> Ejercicio
Copia todas las líneas siguientes y sustituye "common name" por "vernacular name" cada vez que aparezca, sin cambiar nada más.

> Datos proporcionados

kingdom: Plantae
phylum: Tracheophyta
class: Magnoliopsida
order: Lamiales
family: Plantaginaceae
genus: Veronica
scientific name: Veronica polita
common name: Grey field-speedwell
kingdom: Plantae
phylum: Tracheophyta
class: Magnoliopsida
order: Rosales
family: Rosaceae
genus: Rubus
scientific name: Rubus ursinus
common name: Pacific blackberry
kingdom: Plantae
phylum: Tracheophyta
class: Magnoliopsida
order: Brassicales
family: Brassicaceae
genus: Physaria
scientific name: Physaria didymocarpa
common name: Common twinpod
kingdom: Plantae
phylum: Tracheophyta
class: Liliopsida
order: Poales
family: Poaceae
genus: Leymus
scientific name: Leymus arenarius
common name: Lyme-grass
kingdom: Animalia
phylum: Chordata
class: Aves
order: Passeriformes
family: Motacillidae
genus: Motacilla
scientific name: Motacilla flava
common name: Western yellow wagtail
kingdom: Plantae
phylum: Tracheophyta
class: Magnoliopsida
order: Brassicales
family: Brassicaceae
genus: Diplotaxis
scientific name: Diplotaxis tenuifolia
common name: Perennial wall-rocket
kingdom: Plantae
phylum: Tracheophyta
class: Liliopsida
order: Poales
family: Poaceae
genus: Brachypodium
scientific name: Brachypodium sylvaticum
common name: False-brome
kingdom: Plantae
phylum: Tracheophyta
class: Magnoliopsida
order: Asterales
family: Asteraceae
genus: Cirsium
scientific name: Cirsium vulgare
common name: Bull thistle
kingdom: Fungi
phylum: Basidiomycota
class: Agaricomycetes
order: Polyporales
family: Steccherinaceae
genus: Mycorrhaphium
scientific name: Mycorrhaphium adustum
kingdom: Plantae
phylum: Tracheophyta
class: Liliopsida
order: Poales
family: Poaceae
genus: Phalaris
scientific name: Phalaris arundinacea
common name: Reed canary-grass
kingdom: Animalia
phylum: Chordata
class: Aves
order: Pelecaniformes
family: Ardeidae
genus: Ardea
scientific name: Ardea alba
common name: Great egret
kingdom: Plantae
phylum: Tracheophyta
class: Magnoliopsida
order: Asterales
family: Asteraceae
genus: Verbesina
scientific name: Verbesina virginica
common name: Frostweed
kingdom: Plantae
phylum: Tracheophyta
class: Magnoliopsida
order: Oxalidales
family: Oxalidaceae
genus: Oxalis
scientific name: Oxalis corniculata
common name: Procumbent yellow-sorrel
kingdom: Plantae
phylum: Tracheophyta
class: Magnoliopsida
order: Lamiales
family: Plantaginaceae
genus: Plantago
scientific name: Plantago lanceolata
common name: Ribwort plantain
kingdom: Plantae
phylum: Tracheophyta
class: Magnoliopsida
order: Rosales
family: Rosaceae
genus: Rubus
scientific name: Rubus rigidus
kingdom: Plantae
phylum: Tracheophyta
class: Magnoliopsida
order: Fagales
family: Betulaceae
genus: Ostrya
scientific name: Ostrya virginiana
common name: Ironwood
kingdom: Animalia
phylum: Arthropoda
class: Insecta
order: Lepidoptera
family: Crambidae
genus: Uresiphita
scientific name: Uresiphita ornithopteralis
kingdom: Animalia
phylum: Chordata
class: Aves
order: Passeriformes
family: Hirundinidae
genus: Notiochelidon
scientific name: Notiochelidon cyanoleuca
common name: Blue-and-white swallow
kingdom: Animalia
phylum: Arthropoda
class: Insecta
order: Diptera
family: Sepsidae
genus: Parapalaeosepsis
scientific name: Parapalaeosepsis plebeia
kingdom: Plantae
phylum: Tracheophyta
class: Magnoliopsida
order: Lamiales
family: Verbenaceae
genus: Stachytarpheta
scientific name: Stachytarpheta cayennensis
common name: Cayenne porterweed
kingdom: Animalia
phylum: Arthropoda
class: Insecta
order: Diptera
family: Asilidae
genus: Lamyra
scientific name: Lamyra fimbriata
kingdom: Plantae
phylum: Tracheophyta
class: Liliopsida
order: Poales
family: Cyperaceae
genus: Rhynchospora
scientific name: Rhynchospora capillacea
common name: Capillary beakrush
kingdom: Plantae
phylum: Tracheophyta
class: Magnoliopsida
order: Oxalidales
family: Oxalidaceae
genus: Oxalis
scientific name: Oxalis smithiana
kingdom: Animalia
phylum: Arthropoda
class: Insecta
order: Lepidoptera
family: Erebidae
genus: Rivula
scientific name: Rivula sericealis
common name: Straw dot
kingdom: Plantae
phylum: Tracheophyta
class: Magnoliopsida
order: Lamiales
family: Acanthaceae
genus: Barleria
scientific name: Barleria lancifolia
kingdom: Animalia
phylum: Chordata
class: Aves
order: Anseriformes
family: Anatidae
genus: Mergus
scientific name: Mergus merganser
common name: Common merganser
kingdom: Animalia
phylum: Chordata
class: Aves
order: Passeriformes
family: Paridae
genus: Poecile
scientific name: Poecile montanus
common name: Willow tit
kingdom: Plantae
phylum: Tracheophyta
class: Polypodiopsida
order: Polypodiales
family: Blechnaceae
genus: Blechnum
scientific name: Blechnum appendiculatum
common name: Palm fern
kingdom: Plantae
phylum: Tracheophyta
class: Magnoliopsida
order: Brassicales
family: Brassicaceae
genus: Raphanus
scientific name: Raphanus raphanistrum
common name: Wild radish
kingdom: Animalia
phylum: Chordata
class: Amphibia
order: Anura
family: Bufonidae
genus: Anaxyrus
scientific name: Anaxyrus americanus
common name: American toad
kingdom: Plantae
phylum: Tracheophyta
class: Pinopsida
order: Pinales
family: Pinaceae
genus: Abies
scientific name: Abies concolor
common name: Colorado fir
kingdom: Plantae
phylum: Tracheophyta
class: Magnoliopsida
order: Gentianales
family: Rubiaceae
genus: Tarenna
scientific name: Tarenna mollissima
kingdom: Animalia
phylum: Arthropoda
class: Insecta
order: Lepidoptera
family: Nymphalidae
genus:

> Resultado esperado
kingdom: Plantae
phylum: Tracheophyta
class: Magnoliopsida
order: Lamiales
family: Plantaginaceae
genus: Veronica
scientific name: Veronica polita
vernacular name: Grey field-speedwell
kingdom: Plantae
phylum: Tracheophyta
class: Magnoliopsida
order: Rosales
family: Rosaceae
genus: Rubus
scientific name: Rubus ursinus
vernacular name: Pacific blackberry
kingdom: Plantae
phylum: Tracheophyta
class: Magnoliopsida
order: Brassicales
family: Brassicaceae
genus: Physaria
scientific name: Physaria didymocarpa
vernacular name: Common twinpod
kingdom: Plantae
phylum: Tracheophyta
class: Liliopsida
order: Poales
family: Poaceae
genus: Leymus
scientific name: Leymus arenarius
vernacular name: Lyme-grass
kingdom: Animalia
phylum: Chordata
class: Aves
order: Passeriformes
family: Motacillidae
genus: Motacilla
scientific name: Motacilla flava
vernacular name: Western yellow wagtail
kingdom: Plantae
phylum: Tracheophyta
class: Magnoliopsida
order: Brassicales
family: Brassicaceae
genus: Diplotaxis
scientific name: Diplotaxis tenuifolia
vernacular name: Perennial wall-rocket
kingdom: Plantae
phylum: Tracheophyta
class: Liliopsida
order: Poales
family: Poaceae
genus: Brachypodium
scientific name: Brachypodium sylvaticum
vernacular name: False-brome
kingdom: Plantae
phylum: Tracheophyta
class: Magnoliopsida
order: Asterales
family: Asteraceae
genus: Cirsium
scientific name: Cirsium vulgare
vernacular name: Bull thistle
kingdom: Fungi
phylum: Basidiomycota
class: Agaricomycetes
order: Polyporales
family: Steccherinaceae
genus: Mycorrhaphium
scientific name: Mycorrhaphium adustum
kingdom: Plantae
phylum: Tracheophyta
class: Liliopsida
order: Poales
family: Poaceae
genus: Phalaris
scientific name: Phalaris arundinacea
vernacular name: Reed canary-grass
kingdom: Animalia
phylum: Chordata
class: Aves
order: Pelecaniformes
family: Ardeidae
genus: Ardea
scientific name: Ardea alba
vernacular name: Great egret
kingdom: Plantae
phylum: Tracheophyta
class: Magnoliopsida
order: Asterales
family: Asteraceae
genus: Verbesina
scientific name: Verbesina virginica
vernacular name: Frostweed
kingdom: Plantae
phylum: Tracheophyta
class: Magnoliopsida
order: Oxalidales
family: Oxalidaceae
genus: Oxalis
scientific name: Oxalis corniculata
vernacular name: Procumbent yellow-sorrel
kingdom: Plantae
phylum: Tracheophyta
class: Magnoliopsida
order: Lamiales
family: Plantaginaceae
genus: Plantago
scientific name: Plantago lanceolata
vernacular name: Ribwort plantain
kingdom: Plantae
phylum: Tracheophyta
class: Magnoliopsida
order: Rosales
family: Rosaceae
genus: Rubus
scientific name: Rubus rigidus
kingdom: Plantae
phylum: Tracheophyta
class: Magnoliopsida
order: Fagales
family: Betulaceae
genus: Ostrya
scientific name: Ostrya virginiana
vernacular name: Ironwood
kingdom: Animalia
phylum: Arthropoda
class: Insecta
order: Lepidoptera
family: Crambidae
genus: Uresiphita
scientific name: Uresiphita ornithopteralis
kingdom: Animalia
phylum: Chordata
class: Aves
order: Passeriformes
family: Hirundinidae
genus: Notiochelidon
scientific name: Notiochelidon cyanoleuca
vernacular name: Blue-and-white swallow
kingdom: Animalia
phylum: Arthropoda
class: Insecta
order: Diptera
family: Sepsidae
genus: Parapalaeosepsis
scientific name: Parapalaeosepsis plebeia
kingdom: Plantae
phylum: Tracheophyta
class: Magnoliopsida
order: Lamiales
family: Verbenaceae
genus: Stachytarpheta
scientific name: Stachytarpheta cayennensis
vernacular name: Cayenne porterweed
kingdom: Animalia
phylum: Arthropoda
class: Insecta
order: Diptera
family: Asilidae
genus: Lamyra
scientific name: Lamyra fimbriata
kingdom: Plantae
phylum: Tracheophyta
class: Liliopsida
order: Poales
family: Cyperaceae
genus: Rhynchospora
scientific name: Rhynchospora capillacea
vernacular name: Capillary beakrush
kingdom: Plantae
phylum: Tracheophyta
class: Magnoliopsida
order: Oxalidales
family: Oxalidaceae
genus: Oxalis
scientific name: Oxalis smithiana
kingdom: Animalia
phylum: Arthropoda
class: Insecta
order: Lepidoptera
family: Erebidae
genus: Rivula
scientific name: Rivula sericealis
vernacular name: Straw dot
kingdom: Plantae
phylum: Tracheophyta
class: Magnoliopsida
order: Lamiales
family: Acanthaceae
genus: Barleria
scientific name: Barleria lancifolia
kingdom: Animalia
phylum: Chordata
class: Aves
order: Anseriformes
family: Anatidae
genus: Mergus
scientific name: Mergus merganser
vernacular name: Common merganser
kingdom: Animalia
phylum: Chordata
class: Aves
order: Passeriformes
family: Paridae
genus: Poecile
scientific name: Poecile montanus
vernacular name: Willow tit
kingdom: Plantae
phylum: Tracheophyta
class: Polypodiopsida
order: Polypodiales
family: Blechnaceae
genus: Blechnum
scientific name: Blechnum appendiculatum
vernacular name: Palm fern
kingdom: Plantae
phylum: Tracheophyta
class: Magnoliopsida
order: Brassicales
family: Brassicaceae
genus: Raphanus
scientific name: Raphanus raphanistrum
vernacular name: Wild radish
kingdom: Animalia
phylum: Chordata
class: Amphibia
order: Anura
family: Bufonidae
genus: Anaxyrus
scientific name: Anaxyrus americanus
vernacular name: American toad
kingdom: Plantae
phylum: Tracheophyta
class: Pinopsida
order: Pinales
family: Pinaceae
genus: Abies
scientific name: Abies concolor
vernacular name: Colorado fir
kingdom: Plantae
phylum: Tracheophyta
class: Magnoliopsida
order: Gentianales
family: Rubiaceae
genus: Tarenna
scientific name: Tarenna mollissima
kingdom: Animalia
phylum: Arthropoda
class: Insecta
order: Lepidoptera
family: Nymphalidae
genus:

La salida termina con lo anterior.